Just as elsewhere, the COVID-19 pandemic has served as a trigger event to accelerate plans already under way. Among the most significant of these have been the announcement by the Cuban government of the easing of restrictions on foreign ownership of companies and moves to unify its currency system and impose a devaluation. Both are aimed at integrating the country more fully into the global market and securing a future for the bankrupt bureaucrats in the Cuban Communist Party.

The currency changes implemented on January 1 have proved to be a big shock. The long-planned change has eliminated the Cuban convertible peso (CUC), long-pegged to the dollar at a one-to-one rate, in favor of the Cuban peso (CUP). The dual currency system served as a kind of subsidy for Cuban state-owned companies, as they were allowed to exchange the CUC and CUP at a one-to-one rate, even though the official exchange rate was 25 CUP per CUC, making imports and production inputs artificially cheap.

As Pavel Vidal, a former economist at Cuba’s central bank and a professor at Colombia’s Universidad Javeriana Cali, said, “They are going with a ‘big bang’ exchange rate adjustment, although they will try to regulate the impacts with administrative measures and repressing inflation.”

The end of the dual currency system is leading to a sharp increase in prices and will likely lead to the failure of many state-owned companies as well as mass layoffs. According to reports, electricity prices have risen more than 500 percent in some cases. Basic necessities are being priced out of reach, even with an announcement that wages and pensions would be quintupled. However, this will not help the 40 percent of Cubans considered to be “self-employed” or working for private businesses.

So-called dollar stores have proliferated even as dollars themselves have become much harder to acquire. Economy Minister Alejandro Gil has signaled that more devaluations are coming.

At an online 2020 Business Forum held in Havana, Cuba’s Foreign Trade and Investment Minister Rodrigo Malmierca announced it would now be possible for state-owned companies to take a minority share in any joint enterprises with foreign investors.
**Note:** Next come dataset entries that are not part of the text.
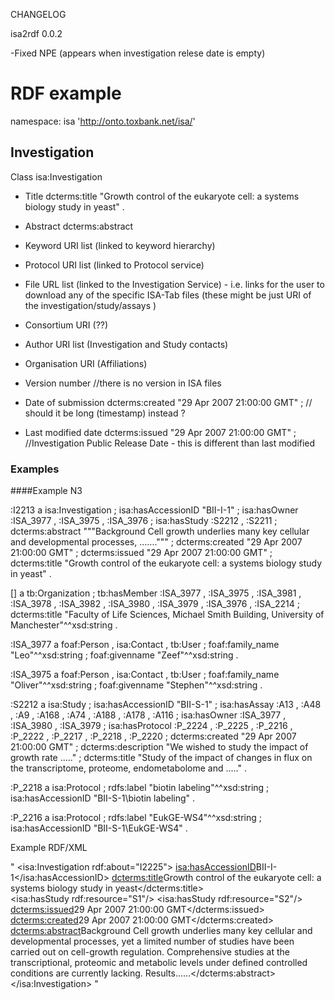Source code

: CHANGELOG

isa2rdf 0.0.2

-Fixed NPE (appears when investigation relese date is empty)

# RDF example

namespace: isa 'http://onto.toxbank.net/isa/'

## Investigation

 Class isa:Investigation

 * Title  dcterms:title "Growth control of the eukaryote cell: a systems biology study in yeast" .
 
 * Abstract dcterms:abstract
 
 * Keyword URI list (linked to keyword hierarchy)

 * Protocol URI list (linked to Protocol service)
 
 * File URL list (linked to the Investigation Service) - i.e. links for the user to download any of the specific ISA-Tab files
   (these might be just URI of the investigation/study/assays )
 
 * Consortium URI (??)
 
 * Author URI list (Investigation and Study contacts)
 
 * Organisation URI (Affiliations)
 
 * Version number //there is no version in ISA files
 
 * Date of submission  dcterms:created "29 Apr 2007 21:00:00 GMT" ; // should it be long (timestamp) instead ?
 
 * Last modified date   dcterms:issued "29 Apr 2007 21:00:00 GMT" ;  //Investigation Public Release Date - this is different than last modified
    
      
### Examples 

####Example N3


:I2213
      a       isa:Investigation ;
      isa:hasAccessionID "BII-I-1" ;
      isa:hasOwner :ISA_3977 , :ISA_3975 , :ISA_3976 ;
      isa:hasStudy :S2212 , :S2211 ;
      dcterms:abstract """Background
Cell growth underlies many key cellular and developmental processes, .......""" ;
      dcterms:created "29 Apr 2007 21:00:00 GMT" ;
      dcterms:issued "29 Apr 2007 21:00:00 GMT" ;
      dcterms:title "Growth control of the eukaryote cell: a systems biology study in yeast" .

      
[]    a       tb:Organization ;
      tb:hasMember :ISA_3977 , :ISA_3975 , :ISA_3981 , :ISA_3978 , :ISA_3982 , :ISA_3980 , :ISA_3979 , :ISA_3976 , :ISA_2214 ;
      dcterms:title "Faculty of Life Sciences, Michael Smith Building, University of Manchester"^^xsd:string .
      
:ISA_3977
      a       foaf:Person , isa:Contact , tb:User ;
      foaf:family_name "Leo"^^xsd:string ;
      foaf:givenname "Zeef"^^xsd:string .
            
:ISA_3975
      a       foaf:Person , isa:Contact , tb:User ;
      foaf:family_name "Oliver"^^xsd:string ;
      foaf:givenname "Stephen"^^xsd:string .
      
:S2212
      a       isa:Study ;
      isa:hasAccessionID "BII-S-1" ;
      isa:hasAssay :A13 , :A48 , :A9 , :A168 , :A74 , :A188 , :A178 , :A116  ;
      isa:hasOwner :ISA_3977 , :ISA_3980 , :ISA_3979 ;
      isa:hasProtocol :P_2224 , :P_2225 , :P_2216 , :P_2222 , :P_2217 , :P_2218 , :P_2220 ;
      dcterms:created "29 Apr 2007 21:00:00 GMT" ;
      dcterms:description "We wished to study the impact of growth rate ....." ;
      dcterms:title "Study of the impact of changes in flux on the transcriptome, proteome, endometabolome and ....." .
      
:P_2218
      a       isa:Protocol ;
      rdfs:label "biotin labeling"^^xsd:string ;
      isa:hasAccessionID "BII-S-1\\biotin labeling" .
      
:P_2216
      a       isa:Protocol ;
      rdfs:label "EukGE-WS4"^^xsd:string ;
      isa:hasAccessionID "BII-S-1\\EukGE-WS4" .      
                        
Example RDF/XML

"
  <isa:Investigation rdf:about="I2225">
    <isa:hasAccessionID>BII-I-1</isa:hasAccessionID>
    <dcterms:title>Growth control of the eukaryote cell: a systems biology study in yeast</dcterms:title>    
    <isa:hasStudy rdf:resource="S1"/>
    <isa:hasStudy rdf:resource="S2"/>
    <dcterms:issued>29 Apr 2007 21:00:00 GMT</dcterms:issued>
    <dcterms:created>29 Apr 2007 21:00:00 GMT</dcterms:created>
    <dcterms:abstract>Background
Cell growth underlies many key cellular and developmental processes, yet a limited number of studies have been carried out on cell-growth regulation. Comprehensive studies at the transcriptional, proteomic and metabolic levels under defined controlled conditions are currently lacking.
Results......</dcterms:abstract>
  </isa:Investigation>
"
Most industry sectors are apparently going to be opened up, outside of natural resource extraction and public service.

John Kavulich, president of the US-Cuba Trade and Economic Council, said, “If the Díaz-Canel administration can successfully implement a unification and devaluation, sources for direct foreign investment will be supportive, as will governments.”

Worried that US companies might be cut out of any potential windfall in the opening up of Cuba to further exploitation by foreign capital, New York Congressman Gregory Meeks, the new chairman of the House Foreign Affairs Committee, said in relation to Cuba’s addition to the terrorism list, “It is essential that the State Sponsor of Terrorism list be used judiciously to maintain its seriousness and integrity, and that a country is never added to the list unless it meets the legal standard.” Meeks also urged Biden to “add the reversal of today’s foreign-policy failure to his long ‘to do’ list when he takes office.”

For its part, the Biden administration has said little, with a member of his transition team telling the Wall Street Journal Biden “will render a verdict based exclusively on one criterion: the national interest.” It is in fact entirely possible that Pompeo and the extreme right are banking on Biden not reversing this measure out of his desire to curry favor with the Republicans and their base in South Florida.

Still to be heard from is the Cuban working class itself, which faces a dire crisis from the growth of the COVID-19 pandemic and the economic assault being carried out by the government. The only way out of this impasse lies in the creation of a new revolutionary leadership, a Cuban section of the International Committee of the Fourth International.